Читаем Southern Lights: A Novel полностью

Quentin was known to be a jogger in prison. He ran track, and jogged daily in the yard. And he had continued running once he got out. They had watched him in parks several times, and it was often where the victims were found, but they still couldn’t tie him to them. There were no witnesses to the crimes. The fact that he had run in the same park didn’t mean that they had died at his hands. There hadn’t been a single drop of sperm in any of the women, which meant that he had used a condom or had a disability of some kind, which maybe led him to rape. He was brilliant at what he did, if it was him.

Quentin was arrogant, but not a braggart. He waited for their questions and offered nothing else. He met their eyes, and from time to time glanced at the window where Alexa watched with a serious expression. Without realizing it, she had smoked half a dozen cigarettes by then.

“You know I didn’t do it,” Quentin said after a while, looking straight at Jack and laughing at him. His eyes had drifted past Charlie, dismissing him with a glance. “You guys just need someone to pin it on, to make you look good. You’re playing to the press.”

Jack decided to dispense with the amenities, as he met Quentin’s eyes. There was nothing there, neither guilt nor fear, nor even concern. The only thing he saw there was contempt. Luke was laughing at them, and thought they were fools. He hadn’t even broken a sweat, which suspects often did. The lights were hot. All the cops in the room were perspiring profusely, while Quentin looked cool. But they were wearing street clothes and bulletproof vests, he was in a thin jumpsuit, and totally at ease.

“There was blood in the dirt on your shoes,” Jack told him calmly.

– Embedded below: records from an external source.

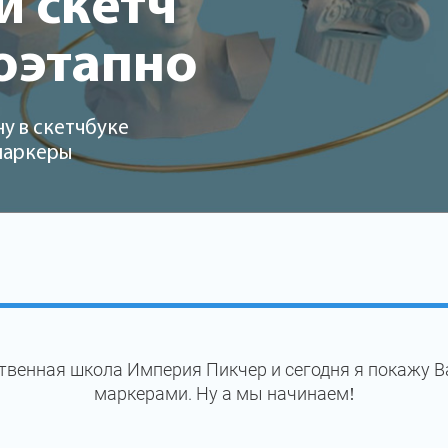
 скетч
оэтапно
у в скетчбуке
 маркеры
твенная школа Империя Пикчер и сегодня я покажу 
маркерами. Ну а мы начинаем!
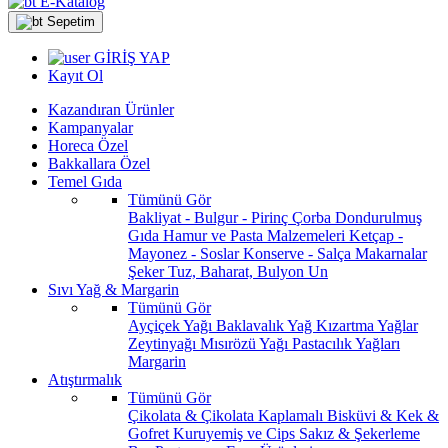
E-Katalog
Sepetim
GİRİŞ YAP
Kayıt Ol
Kazandıran Ürünler
Kampanyalar
Horeca Özel
Bakkallara Özel
Temel Gıda
Tümünü Gör
Bakliyat - Bulgur - Pirinç
Çorba
Dondurulmuş
Gıda
Hamur ve Pasta Malzemeleri
Ketçap -
Mayonez - Soslar
Konserve - Salça
Makarnalar
Şeker
Tuz, Baharat, Bulyon
Un
Sıvı Yağ & Margarin
Tümünü Gör
Ayçiçek Yağı
Baklavalık Yağ
Kızartma Yağlar
Zeytinyağı
Mısırözü Yağı
Pastacılık Yağları
Margarin
Atıştırmalık
Tümünü Gör
Çikolata & Çikolata Kaplamalı
Bisküvi & Kek &
Gofret
Kuruyemiş ve Cips
Sakız & Şekerleme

“So what?” Quentin looked completely indifferent. “I run every day. I don’t look at the ground when I run. I run through dirt, dog shit, human excrement every day. I could have run through blood. It wasn’t on my hands.” And it wasn’t on his clothes. They had already gone through everything he owned. It was only in the dirt on his shoes. And he could have been telling the truth, although it was unlikely. “You can’t hold me forever. And if that’s all you’ve got, your charges won’t stick. You know that as well as I do. You’ll have to do better than that. You’re full of shit and you know it. The arrest is no good.”

“We’ll see. I wouldn’t count on that,” Jack said with a confidence he didn’t fully feel. They needed some hard evidence to use in the case. They’d had enough to arrest him, although not enough to convict him yet. Hopefully it would come, with a few more lucky breaks. They had good men on their team. Maybe another snitch would turn up, although Quentin didn’t look like a guy who talked. He was much, much smarter than that. And the forensic evidence they were waiting for would nail him.

The questioning went on for several hours, about where he’d been, what he’d done, who he knew, who he met, the women he’d gone out with, the hotels where he’d stayed. It checked out that he’d been in the cities where the women were killed, but so far there was nothing conclusive to tie him to the other girls. They were hanging by a slim thread, but it was good enough for now, and they were counting on the forensic lab to give them more with DNA.

“You’ve got to prove a hell of a lot more than that I ran in the same park.” But the blood and hair would do for now. Even Luke Quentin knew that.

They had never mentioned his passion for snuff films during the entire interrogation. They didn’t want to tip their hands yet. They had offered to have his public defender with him that morning, but Quentin said he didn’t care. He was not afraid of cops, and he thought public defenders were jokes, they were always young and innocent, and most of the guys they defended were convicted anyway. The fact that they were guilty was irrelevant to him. And the PD he’d been given was no better. She’d been in the public defender’s office for a year. He didn’t care. He figured it would never get to trial, and for lack of evidence, they’d have to let him go. They couldn’t prove a goddamn thing, and blood on his shoes wouldn’t be enough.

The blood from all four victims came from scratches they’d gotten on the ground when they’d been raped, or dragged away, one from a cut on a victim’s arm. The site of the bleeding hadn’t been the cause of death. They had been naked when he raped and killed them, and when they were found. He always took their clothes off and didn’t bother to dress them again once they were dead. The first two girls had been found in a shallow grave in the park, dug up by a dog. The other two had been dumped in the river, which was harder to pull off, but the killer had found a way, without being observed. The other bodies in the other states had been found disposed of in similarly casual ways, and some still hadn’t been found, but were almost surely dead. They had disappeared and never returned, often while jogging in the very early morning, or at night, in parks.